#### Document section:
BEGIN
In the first case, our result of 740/1000 suggests a much better fit than the Method of Moments (53/1000) in Part 1, while falling slightly from the ratio we obtained with the Method of Maximum Likelihood. In the second test, a p-value of 0.03383 is not overwhelmingly convincing, but technically it does allow us to accept the hypothesis that our data is drawn from the same distribution at an α = 0.025 or 0.01 confidence level.

Perhaps more interesting is just looking at the plot

bins <- nclass.FD(Wilsh5000) # We get 158 (Freedman-Diaconis Rule)

fun.plot.fit(fit.obj = wshLambdaLM, data = Wilsh5000, nclass = bins, param = "fmkl",

xlab = "Returns", main = "Method of L-Moments")

Again, compared to the result for the Method of Moments in Part 1, the plot suggests that we have a better fit.

The QQ plot, however, is not much different than what we got in the Maximum Likelihood case; in particular, losses in the left tail are not underestimated by the fitted distribution as they are in the MM case:

qqplot.gld(fit=wshLambdaLM,data=Wilsh5000,param="fkml", type = "str.qqplot",

main = "Method of L-Moments")

Which Option is “Best”?

Steve Su points out that there is no one “best” solution, as there are trade-offs and competing constraints involved in the algorithms, and it is one reason why, in addition to the methods described above, so many different functions are available in the GLDEX package. On one point, however, there is general agreement in the literature, and that is the Method of Moments -- even with the appeal of matching the moments of the empirical data -- is an inferior method to others that result in a better fit. This is also discussed in the paper by Asquith, namely, that the method of moments “generally works well for light-tailed distributions. For heavy-tailed distributions, however, use of the method of moments can be questioned.”

**Comparison with the Normal Distribution**

For a strawman comparison, we can fit the Wilshire 5000 returns to a normal distribution in R, and run the KS test as follows:

f <- fitdistr(Wilsh5000, densfun = "normal")

ks.test(Wilsh5000, "pnorm", f$estimate[1], f$estimate[2], alternative = "two.sided")

The results are as follows:

# One-sample Kolmogorov-Smirnov test

# data: Wilsh5000

# D = D = 0.0841, p-value < 2.2e-16

# alternative hypothesis: two-sided

With a p-value that small, we can firmly reject the returns data as being drawn from a fitted normal distribution.

We can also get a look at the plot of the implied normal distribution overlaid upon the fit we obtained with the method of L-moments, as follows:

x <- seq(min(Wilsh5000), max(Wilsh5000), bins)

# Chop the domain into bins = 158nintervals to get sample points

# from the approximated normal distribution (Freedman-Diaconis)

fun.plot.fit(fit.obj = wshLambdaLM, data = Wilsh5000, nclass = bins,

param = "fmkl", xlab = "Returns")

curve(dnorm(x, mean=f$estimate[1], sd=f$estimate[2]), add=TRUE,

col = "red", lwd = 2) # Normal curve in red

Although it may be a little difficult to see, note that between -3 and -4 on the horizontal axis, the tail of the normal fit (in red) falls below that of the GLD (in blue), and it is along this left tail where extreme events can occur in the markets. The normal distribution implies a lower probability of these “black swan” events than the more representative GLD.
END
#### Study questions:
1 - In the passage on fitting Wilshire 5000 returns, how many bins does the Freedman-Diaconis rule give?
2 - From the passage on fitting Wilshire 5000 returns, extract everything from "# data: Wilsh5000" down to "fitted normal distribution.".
3 - Write what comes next in the passage on fitting Wilshire 5000 returns, picking up after its final sentence.

#### Data under study:
BEGIN
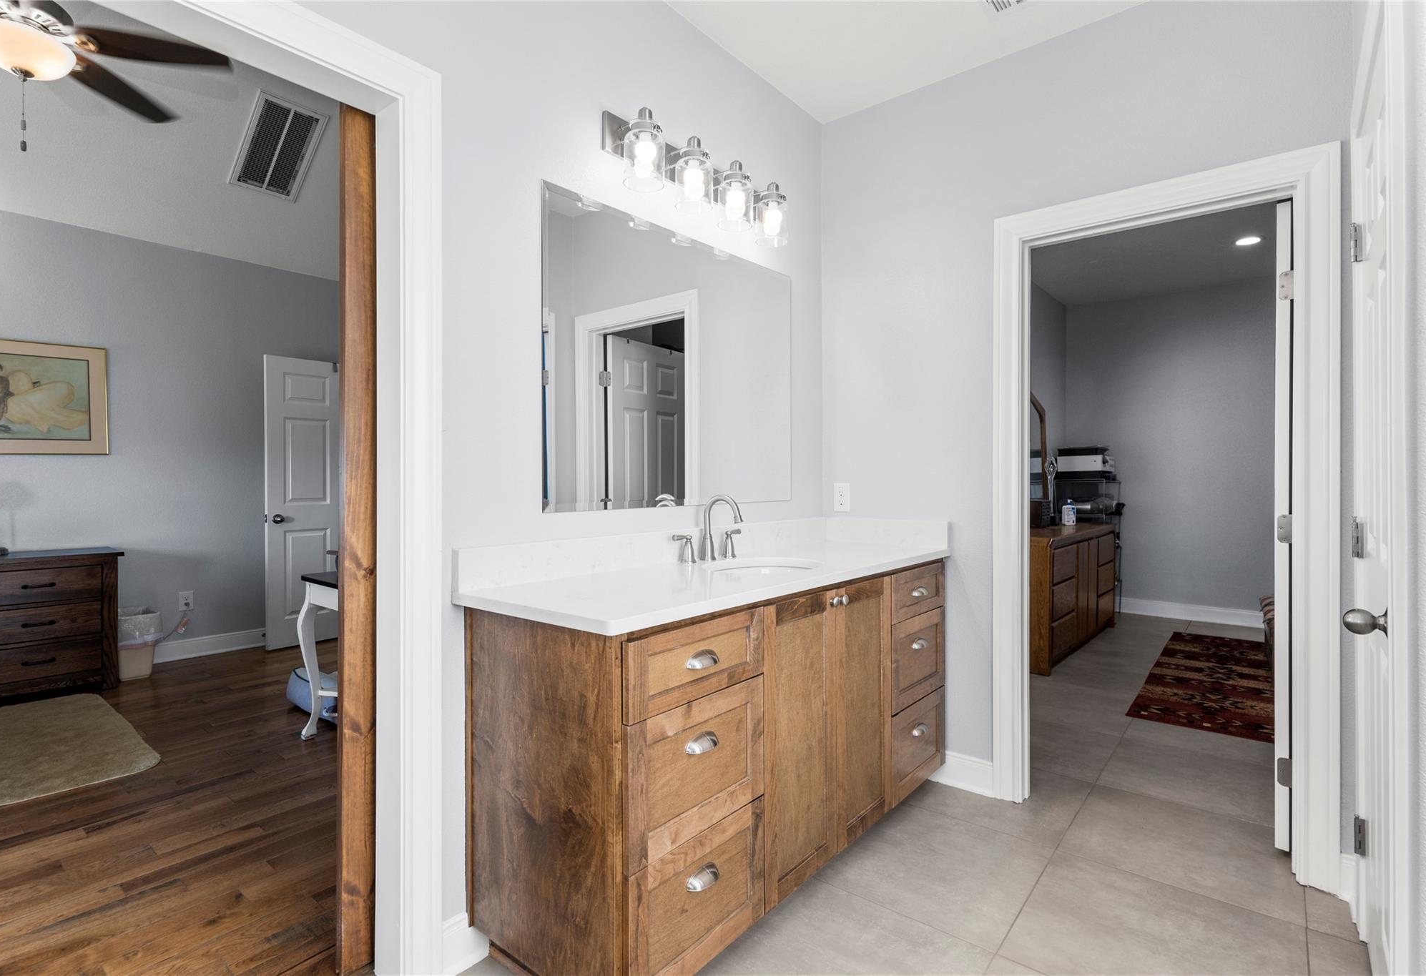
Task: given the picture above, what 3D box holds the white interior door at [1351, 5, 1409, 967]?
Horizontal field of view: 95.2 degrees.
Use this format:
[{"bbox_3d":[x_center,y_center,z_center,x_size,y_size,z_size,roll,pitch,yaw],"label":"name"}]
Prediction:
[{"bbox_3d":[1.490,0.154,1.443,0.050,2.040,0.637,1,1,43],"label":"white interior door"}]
END
BEGIN
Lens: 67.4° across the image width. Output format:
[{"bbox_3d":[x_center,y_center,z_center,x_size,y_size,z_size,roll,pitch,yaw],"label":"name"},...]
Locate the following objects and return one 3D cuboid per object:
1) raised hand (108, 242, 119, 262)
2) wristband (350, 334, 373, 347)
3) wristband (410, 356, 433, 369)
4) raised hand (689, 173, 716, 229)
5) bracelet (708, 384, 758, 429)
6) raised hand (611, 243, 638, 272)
END
BEGIN
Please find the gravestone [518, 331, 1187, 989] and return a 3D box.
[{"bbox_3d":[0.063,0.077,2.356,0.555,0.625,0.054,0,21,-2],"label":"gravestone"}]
END
#### Responses to the exercise:
1 - 158

2 -
# data: Wilsh5000

# D = D = 0.0841, p-value < 2.2e-16

# alternative hypothesis: two-sided

With a p-value that small, we can firmly reject the returns data as being drawn from a fitted normal distribution.

3 -
This is further confirmed by looking at the QQ plot vs a normal distribution fit. Note how the theoretical fit (horizontal axis in this case, using the Base R function qqnorm(.); ie, the axes are switched compared to those in our previous QQ plots) vastly underestimates losses in the left tail.

qqnorm(Wilsh5000, main = "Normal Q-Q Plot")

qqline(Wilsh5000)

In summary, from these plots, we can see that the GLD fit, particularly using ML or LM, is a superior alternative to what we get with the normal distribution fit when estimating potential index losses.

**Conclusion**

We have seen, using R and the GLDEX package, how a four parameter distribution such as the Generalized Lambda Distribution can be used to fit a more realistic distribution to market data as compared to the normal distribution, particularly considering the fat tails typically present in returns data that cannot be captured by a normal distribution. While the Method of Moments as a fitting algorithm is highly appealing due to its preserving the moments of the empirical distribution, we sacrifice goodness of fit that can be obtained using other methods such as Maximum Likelihood, and L-Moments.

The GLD has been demonstrated in financial texts and research literature as a suitable distributional fit for determining market risk measures such as Value at Risk (VaR), Expected Shortfall (ES), and other metrics. We will look at examples in an upcoming article.

*Again, very special thanks are due to Dr Steve Su for his contributions and guidance in presenting this topic*.

The ability to create reproducible research is an important topic for many users of R. So important, that several groups in the R community have tackled this problem. Notably, packrat from RStudio, and gRAN from Genentech (see our previous blog post).

The **Reproducible R Toolkit** is a new open-source initiative from Revolution Analytics. It takes a simple approach to dealing with R package versions, consisting of an R package checkpoint, and an associated daily CRAN snapshot archive, checkpoint-server. Here's one illustration of the problem it solves (with apologies to xkcd):

To achieve reproducibility, we store daily snapshots of all CRAN packages. At midnight UTC each day we refresh the CRAN mirror and then store a snapshot of CRAN as it exists at that very moment. You can access these daily snapshots using the checkpoint package, which installs and consistently use these packages just as they existed at the snapshot date. Daily snapshots exist starting from 2014-09-17.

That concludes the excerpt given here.